EXTRACTO DEL DOCUMENTO:

Me paso la vida intentando explicarle a mi hijita que chivarse está feo, que eso lo hacen los amargados y envidiosos, para que llegue el nuevo conseller de Interior, un tal Sàmper, a pedir a los catalanes que delaten a sus vecinos si detectan que en su domicilio se celebran reuniones clandestinas. Aclaro que reuniones clandestinas, en la Cataluña actual, significa simplemente reuniones, porque el simple hecho de reunirse supone un delito de lesa humanidad. Lejos de arredrarnos, esas restricciones de la libertad nos animan. Somos muchos los que por razón de edad no pudimos vivir la fabulosa época franquista, cuando --cuenta la leyenda-- se llevaban a cabo reuniones en las que se bebía, se fumaba, se follaba y, si sobraba tiempo, se ponía al franquismo al borde de la desaparición. Gracias al nuevo conseller de Interior, podemos revivir aquellos míticos días. Con los amigos ya hemos organizado la primera reunión, que será de más de seis personas para romper con toda legalidad vigente, en un chalet de las afueras del que me permitirán no revele la dirección por razones de seguridad. Los participantes deberemos llegar de uno en uno, e incluso habrá que pronunciar una contraseña después de dar tres golpes a la puerta --vaya, eso se me ha escapado-- para que se nos franquee la entrada. El exterior estará completamente a oscuras. Tupidas cortinas cubrirán las ventanas para que ni la policía ni los vecinos sepan que allí se está celebrando ni más ni menos que una reunión de una decena de personas. Un contubernio 2.0. Incluso estamos valorando acudir vestidos de época, con pantalones de pana y trenka.

En todo estado totalitario se apela a la delación. La razón es simple: puesto que las leyes de estos estados --o autonomías-- son siempre absurdas, hay tanta gente dispuesta a infringirlas que las fuerzas policiales no dan abasto. Ahí es donde entran en juego los envidiosos, los rastreros y los pelotas, a los cuales ni siquiera es necesario prometerles recompensa alguna para que ejerzan de vigilantes. La delación comporta siempre corrupción, ya que sirve para pasar cuentas pendientes, y así, no cuesta más que una llamada telefónica acusar, al vecino que nos echó en cara no llevar al perro sujeto con correa o a la vecina que respondió con cajas destempladas al ofrecimiento sincero de pasar una velada romántica, de organizar en su casa reuniones. Una llamada telefónica al número adecuado es suficiente para ajustar cuentas, y después no hace falta nada más que esperar tras a puerta, observando por la mirilla, la llegada de la policía. Un verdadero placer.

Registros de un conjunto de datos:
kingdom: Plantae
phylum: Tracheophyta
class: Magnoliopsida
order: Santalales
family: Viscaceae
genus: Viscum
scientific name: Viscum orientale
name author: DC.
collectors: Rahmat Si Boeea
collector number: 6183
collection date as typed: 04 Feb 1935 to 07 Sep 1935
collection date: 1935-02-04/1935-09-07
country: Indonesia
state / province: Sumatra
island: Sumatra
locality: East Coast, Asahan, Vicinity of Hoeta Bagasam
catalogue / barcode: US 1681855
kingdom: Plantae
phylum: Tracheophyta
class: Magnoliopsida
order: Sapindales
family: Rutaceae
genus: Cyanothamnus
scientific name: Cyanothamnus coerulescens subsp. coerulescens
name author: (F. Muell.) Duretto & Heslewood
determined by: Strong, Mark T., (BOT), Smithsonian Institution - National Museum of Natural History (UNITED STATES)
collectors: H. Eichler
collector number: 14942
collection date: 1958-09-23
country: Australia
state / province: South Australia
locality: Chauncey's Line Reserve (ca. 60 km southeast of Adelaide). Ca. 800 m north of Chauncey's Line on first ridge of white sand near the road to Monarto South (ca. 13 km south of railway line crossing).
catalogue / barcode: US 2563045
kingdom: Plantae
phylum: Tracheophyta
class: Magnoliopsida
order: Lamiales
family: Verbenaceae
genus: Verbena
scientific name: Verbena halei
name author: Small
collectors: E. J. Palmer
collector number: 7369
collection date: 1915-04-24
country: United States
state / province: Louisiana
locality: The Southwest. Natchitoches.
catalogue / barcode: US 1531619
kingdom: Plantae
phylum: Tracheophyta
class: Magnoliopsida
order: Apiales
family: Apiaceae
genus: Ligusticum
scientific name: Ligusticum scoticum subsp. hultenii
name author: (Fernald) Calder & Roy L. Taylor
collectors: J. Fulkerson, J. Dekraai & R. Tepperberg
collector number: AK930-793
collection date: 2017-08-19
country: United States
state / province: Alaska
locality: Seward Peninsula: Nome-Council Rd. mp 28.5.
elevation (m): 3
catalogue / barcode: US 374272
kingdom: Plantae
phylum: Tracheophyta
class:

INSTRUCCIONES:
(1) Según el artículo sobre la delación, ¿qué pide el nuevo conseller de Interior a los catalanes?
(2) Prolongue el artículo sobre la delación a partir de su última frase.
Para resolver las tareas no se requieren las entradas.

RESULTADOS DEL EJERCICIO:
(1) Que delaten a sus vecinos si detectan que en su domicilio se celebran reuniones clandestinas.

(2)
Si la autonomía catalana ya es capaz de idear --aunque hay que reconocer que la idea original se dio en Alemania, allá por los años treinta-- tales estrategias para detectar a los ciudadanos que no se comporten como ordena y manda el Govern, qué no hubieran sido capaces de llevar a cabo, de haber conseguido la independencia. Hubiera sido el paraíso soñado. Incluso el alumno de primaria descontento con el profesor que no le ha dejado jugar al fútbol a la hora del recreo, podría resarcirse con una simple llamada al conseller Sàmper, acusando al docente de recibir. Así, a secas. No hace falta más. El conseller ya sabe.

El chivatazo como parte de la política es una de las grandes aportaciones de Cataluña a la humanidad, es de esperar que la denuncia de reuniones durante la pandemia sea sólo el inicio de lo que de verdad importa: señalar, denunciar y castigar a quienes no comulguen con el independentismo. Eso, para empezar. Más adelante se hará extensivo a quienes sean demasiado tibios en su apoyo. Durante la Guerra Civil ya se dieron muchos casos de chivatazos útiles, no hay pueblo ni ciudad en la que no se ajustaran cuentas por el sibilino método de acusar al vecino de ir a misa o, por el contrario, de estar afiliado a un sindicato. Se ignora de momento si los castigos que impondrá el Govern catalán serán tan contundentes como durante la guerra, es de esperar que sí, así escarmientan.